Лесовик переходил от одной группы крестьян к другой — очистит початок — перекинется парой фраз. Это ему принадлежала идея вспомнить старую традицию и устроить посиделки, как бывало когда-то. Народу собралось много, пришли почти все, кто мог ходить. Расселись рядом с грудами кукурузных початков и принялись чистить. Но никто не балагурил, не стрелял глазами, не перешептывался, некому было вызвать девушку за ограду, чтобы там сорвать с молодых обжигающих губ быстрый поцелуй. Люди сидели чинно и время от времени подавали реплики или разражались смехом, совсем не похожим на прежний и все же здоровым — горьким или сладким — человеческим смехом.
— Улах, — сказал Лесовик Улаху, сидевшему со своим многочисленным семейством возле одной из кукурузных куч, — ты принес кларнет?
— Принес, — ответил Улах и большим пальцем указал через плечо на лежавшую за спиной мешковину с завернутым в нее инструментом.
— Хочу, чтобы ты сыграл что-нибудь бодрое, — сказал Лесовик. — Что-нибудь эдакое, для поднятия трудового энтузиазма. Ты знаешь какие-нибудь марши?
— Знаю, — ответил Улах. — Целых два марша: «Шумит Марица»[17]
и «Интернационал».— «Шумит Марица» ты лучше не поминай, — нахмурился Лесовик, — нам фашистские марши не нужны. Постарайся вообще про него забыть!
— Не могу, — сказал Улах. — Раз уж я что-то выучил, то на всю жизнь.
— Забудешь, — сверкнул глазами Лесовик. — А если не забудешь, пеняй на себя. Сделаем выводы. — И он неопределенно развел руками.

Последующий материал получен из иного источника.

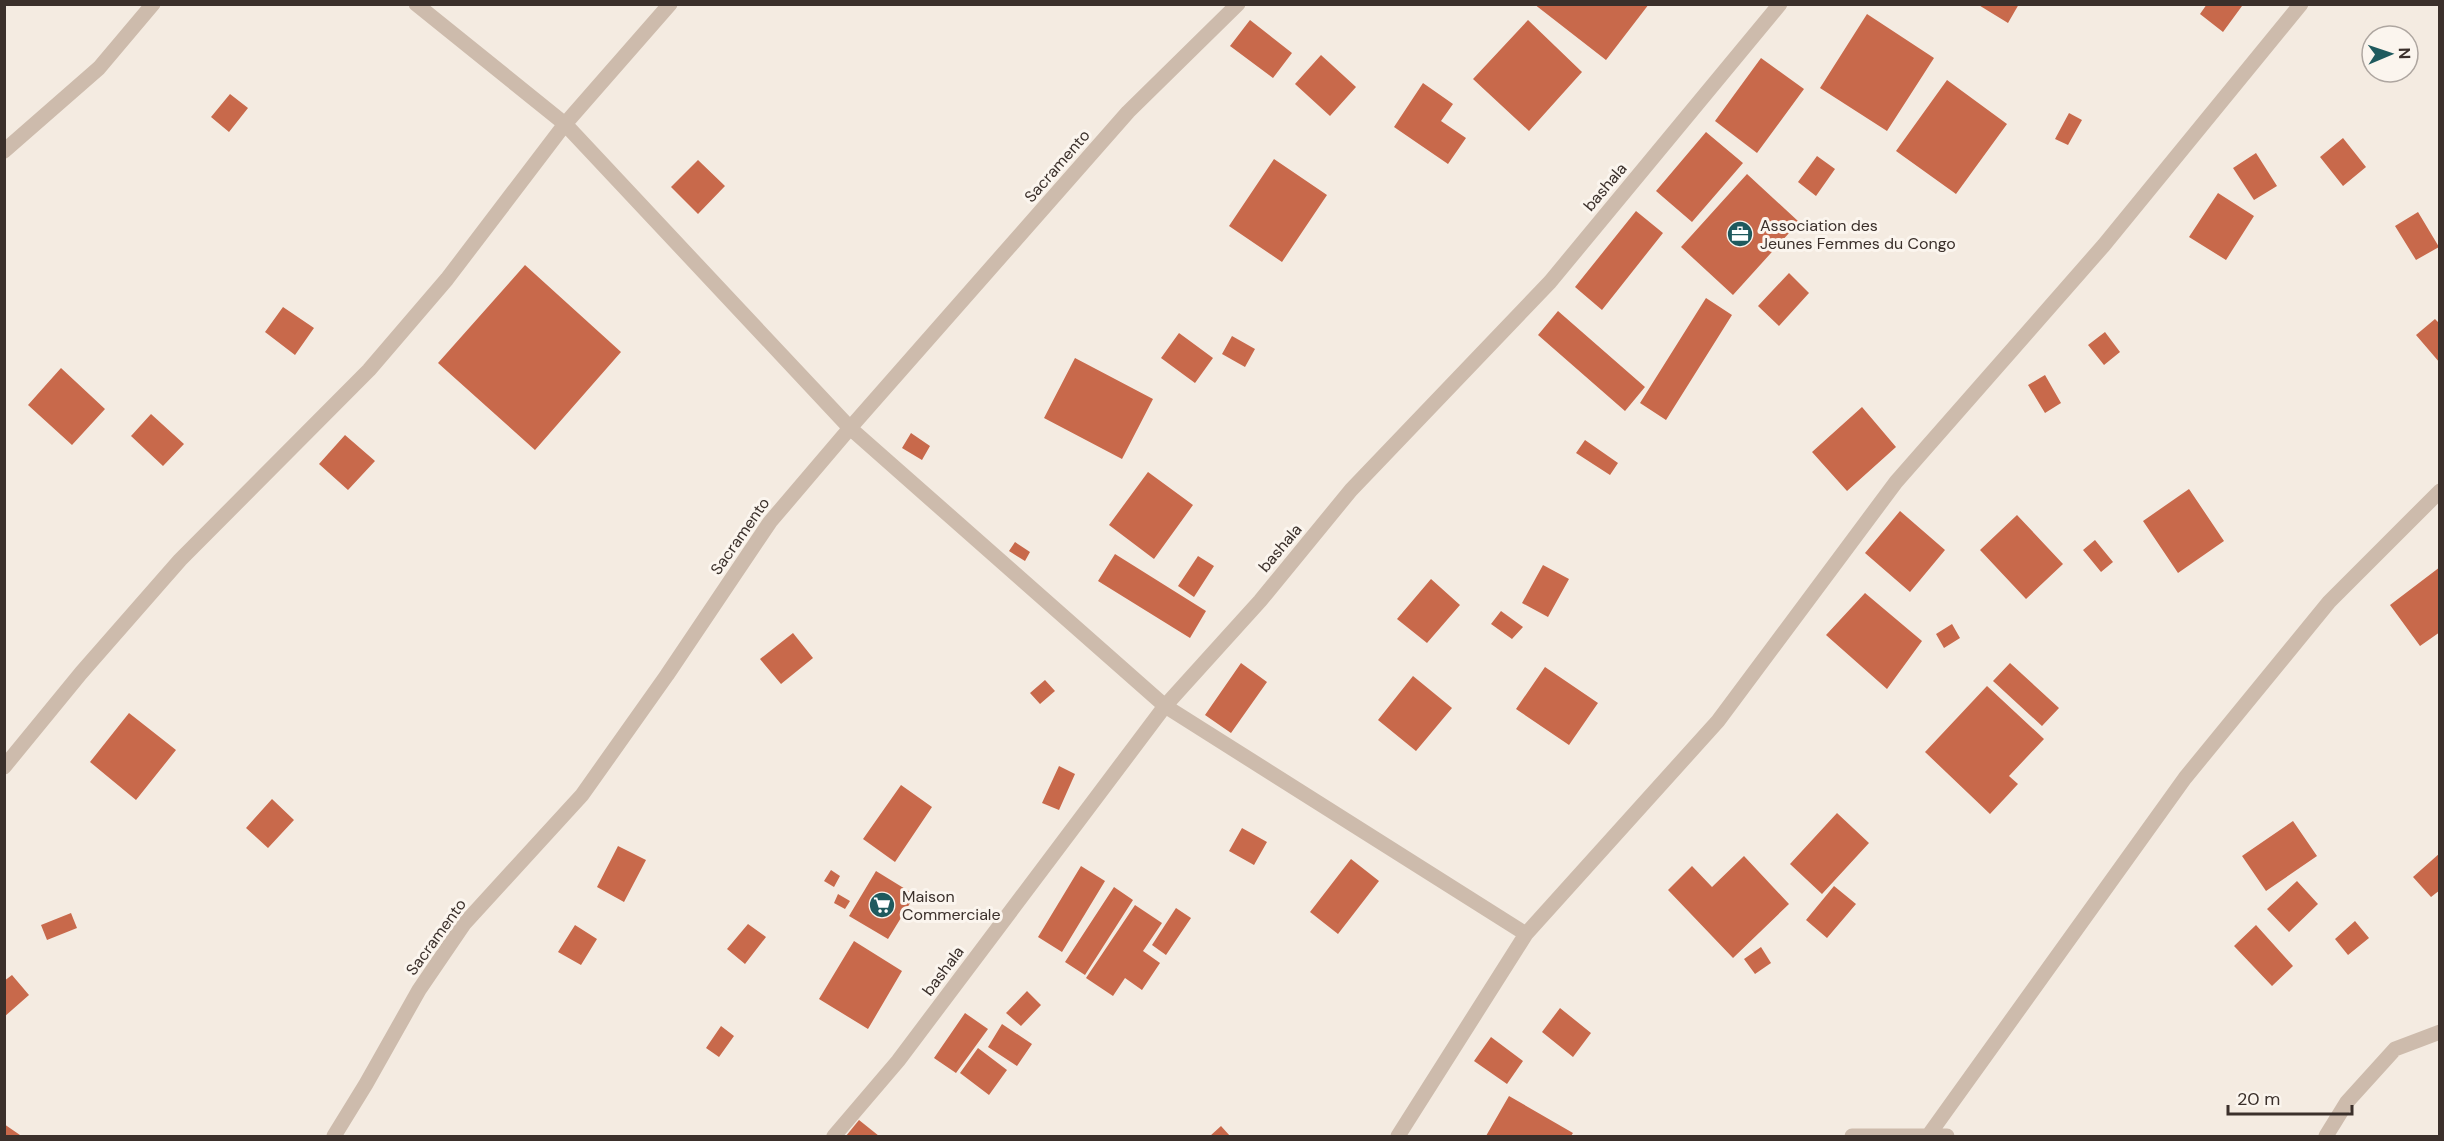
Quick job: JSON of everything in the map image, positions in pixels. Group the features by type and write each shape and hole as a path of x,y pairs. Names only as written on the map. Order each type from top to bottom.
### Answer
{"street":[{"path":"4,151 99,68 153,4"},
{"path":"416,4 564,124 850,428 1165,706 1526,934"},
{"path":"4,767 180,560 369,370 447,279 564,124 670,4"},
{"name":"Sacramento","path":"334,1137 419,990 464,924 582,795 667,675 770,522 1128,112 1238,4"},
{"name":"bashala","path":"834,1137 898,1061 1165,706 1260,600 1351,490 1550,282 1780,4"},
{"path":"1398,1137 1526,934 1718,721 1896,482 2104,245 2301,4"},
{"path":"1928,1136 2185,778 2329,602 2439,491"},
{"path":"2326,1137 2347,1102 2395,1049 2439,1032"},
{"path":"1852,1137 1947,1137"}],"building":[{"path":"1534,4 1649,4 1606,60"},
{"path":"1977,4 2019,4 2008,23"},
{"path":"2207,4 2240,4 2242,6 2223,32 2200,14"},
{"path":"1867,14 1934,58 1887,131 1820,88"},
{"path":"1250,20 1292,53 1273,78 1230,46"},
{"path":"1528,20 1582,72 1529,131 1473,79"},
{"path":"1321,55 1356,87 1330,116 1295,84"},
{"path":"1761,58 1804,89 1757,153 1715,121"},
{"path":"1947,80 2007,124 1956,194 1896,151"},
{"path":"1423,83 1453,104 1441,121 1466,138 1448,164 1394,127"},
{"path":"230,94 248,108 229,132 211,117"},
{"path":"2069,113 2082,120 2068,145 2055,139"},
{"path":"1706,132 1743,163 1692,222 1656,191"},
{"path":"2343,138 2366,167 2343,186 2320,157"},
{"path":"2256,153 2277,186 2254,200 2233,168"},
{"path":"1817,156 1835,169 1816,196 1798,182"},
{"path":"1274,159 1327,195 1282,262 1229,226"},
{"path":"698,160 725,186 698,214 671,187"},
{"name":"Association des Jeunes Femmes du Congo","path":"1747,174 1799,222 1733,295 1681,247"},
{"path":"2218,193 2254,216 2226,260 2189,237"},
{"path":"1636,211 1663,233 1602,310 1575,287"},
{"path":"2418,212 2439,247 2416,260 2395,226"},
{"path":"525,265 621,352 535,450 438,363"},
{"path":"1789,273 1809,293 1779,326 1758,306"},
{"path":"1706,298 1732,315 1666,420 1640,403"},
{"path":"283,307 314,328 295,355 265,332"},
{"path":"1558,311 1645,387 1625,411 1538,335"},
{"path":"2435,319 2440,324 2440,363 2416,335"},
{"path":"2105,332 2120,352 2104,365 2088,345"},
{"path":"1179,333 1213,358 1195,383 1161,358"},
{"path":"1232,336 1255,349 1245,367 1222,354"},
{"path":"1075,358 1153,399 1122,459 1044,418"},
{"path":"61,368 105,409 72,445 28,405"},
{"path":"2045,375 2061,403 2045,413 2028,385"},
{"path":"1862,407 1896,447 1847,491 1812,452"},
{"path":"151,414 184,444 163,466 131,436"},
{"path":"911,433 930,446 922,460 902,448"},
{"path":"345,435 375,461 348,490 319,464"},
{"path":"1585,440 1618,463 1610,475 1576,453"},
{"path":"1148,472 1193,505 1154,559 1109,525"},
{"path":"2189,489 2224,541 2178,573 2143,521"},
{"path":"1900,511 1945,550 1910,592 1865,553"},
{"path":"2017,515 2063,564 2026,599 1980,550"},
{"path":"2095,540 2113,562 2101,572 2083,550"},
{"path":"1015,542 1030,552 1025,561 1009,551"},
{"path":"1115,554 1206,611 1190,638 1098,581"},
{"path":"1198,556 1214,566 1194,597 1178,586"},
{"path":"1543,565 1569,579 1548,617 1522,603"},
{"path":"2440,567 2440,632 2420,646 2390,605"},
{"path":"1431,579 1460,605 1427,643 1397,619"},
{"path":"1865,593 1922,641 1887,689 1826,635"},
{"path":"1501,611 1523,627 1512,639 1491,624"},
{"path":"1952,624 1960,638 1944,648 1936,634"},
{"path":"793,633 813,658 781,684 760,659"},
{"path":"1241,663 1267,682 1231,733 1205,715"},
{"path":"2010,663 2059,708 2042,726 1993,681"},
{"path":"1545,667 1598,703 1569,745 1516,709"},
{"path":"1413,676 1452,708 1416,751 1378,720"},
{"path":"1045,680 1055,691 1040,704 1030,693"},
{"path":"1987,686 2044,739 2009,776 2018,784 1990,814 1925,752"},
{"path":"129,713 176,750 136,800 90,762"},
{"path":"1059,766 1075,774 1059,810 1042,803"},
{"path":"901,785 932,807 895,862 863,839"},
{"path":"272,799 294,820 268,848 246,828"},
{"path":"1837,813 1869,843 1822,894 1790,864"},
{"path":"2293,821 2317,856 2266,891 2242,856"},
{"path":"1242,828 1267,842 1254,865 1229,851"},
{"path":"618,846 646,860 624,902 597,887"},
{"path":"2440,853 2440,890 2431,897 2413,877"},
{"path":"1744,856 1789,904 1733,958 1668,890 1692,866 1712,887"},
{"path":"1351,859 1379,881 1338,934 1310,912"},
{"path":"1081,866 1105,881 1062,952 1038,937"},
{"path":"831,870 840,876 834,887 824,881"},
{"name":"Maison Commerciale","path":"876,871 915,895 888,939 849,916"},
{"path":"2297,881 2318,904 2289,932 2267,909"},
{"path":"1834,886 1856,904 1827,938 1806,920"},
{"path":"1114,887 1133,900 1085,975 1065,962"},
{"path":"838,894 850,901 845,909 834,903"},
{"path":"1135,905 1162,923 1143,951 1160,963 1142,990 1125,978 1113,996 1086,978"},
{"path":"1176,908 1191,918 1166,955 1152,945"},
{"path":"71,913 77,928 47,940 41,925"},
{"path":"2355,921 2369,938 2348,955 2335,939"},
{"path":"748,924 766,937 745,964 727,949"},
{"path":"575,925 597,939 581,965 558,952"},
{"path":"2256,925 2293,966 2272,986 2234,946"},
{"path":"854,941 902,971 868,1029 819,999"},
{"path":"1761,947 1771,963 1755,974 1744,959"},
{"path":"12,975 29,995 4,1017 4,981"},
{"path":"1027,991 1041,1005 1021,1026 1006,1013"},
{"path":"1560,1008 1591,1033 1573,1057 1542,1032"},
{"path":"965,1013 988,1029 956,1073 934,1058"},
{"path":"1002,1024 1032,1044 1017,1066 988,1047"},
{"path":"721,1026 734,1036 719,1057 706,1048"},
{"path":"1491,1037 1523,1061 1507,1084 1474,1061"},
{"path":"978,1048 1007,1070 989,1095 960,1073"},
{"path":"1509,1096 1573,1133 1571,1136 1486,1136"},
{"path":"859,1120 879,1136 846,1136"},
{"path":"4,1124 20,1135 4,1136"},
{"path":"1221,1126 1230,1136 1210,1136"}],"place":[{"name":"Association des Jeunes Femmes du Congo","path":"1740,234"},
{"name":"Maison Commerciale","path":"882,905"}]}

Улах интуитивно почувствовал, к чему приведут такие выводы, и поспешил заверить:
— Раз велишь, чорбаджия[18]
, постараюсь забыть… А что, если не смогу?— Если не сможешь, все равно придется, — уверенно сказал Лесовик. — Не вздумай заиграть… И не смей называть меня чорбаджией. Это тебе не прежние времена. Никакой я не чорбаджия, слышишь?
— Слышу, — сказал Улах. — Не буду играть «Шумит Марица» и называть тебя чорбаджией. Сейчас что мне делать — играть или чистить кукурузу?
— Чисти, — сказал Лесовик и махнул рукой. — Когда нужно будет, я подам знак и ты сыграешь «Интернационал».
— Хорошо, — сказал Улах, — только дай знак, и я тут же начну.
Когда Лесовик отошел, Улах переглянулся с Улахиней и одиннадцатью улахинятами. Чтоб не оказать неуважения подрастающему поколению, он бросил ласковый взгляд и на живот своей жены, где уже формировался двенадцатый улахиненок. Улахиня так широко улыбнулась фиолетовыми губами, что можно было пересчитать все зубы, одетые в сверкающий белый металл. Ее уста сверкали, а Улах испытывал неземную гордость. Крестьяне чистили кукурузу, время от времени слышно было, как падает в кучу очищенный початок.
«Не стану я играть «Шумит Марица», — сказали его глаза, и все семейство кивнуло в знак согласия. — Что скажут, то и заиграю. Мой кранлет все может сыграть».
«Может», — подтвердили глаза остальных.
Так закончился этот немой разговор. Семейство Улаха погрузилось в движение рук, в шуршание желтых сухих листьев, в блеск пахнувших свежестью початков.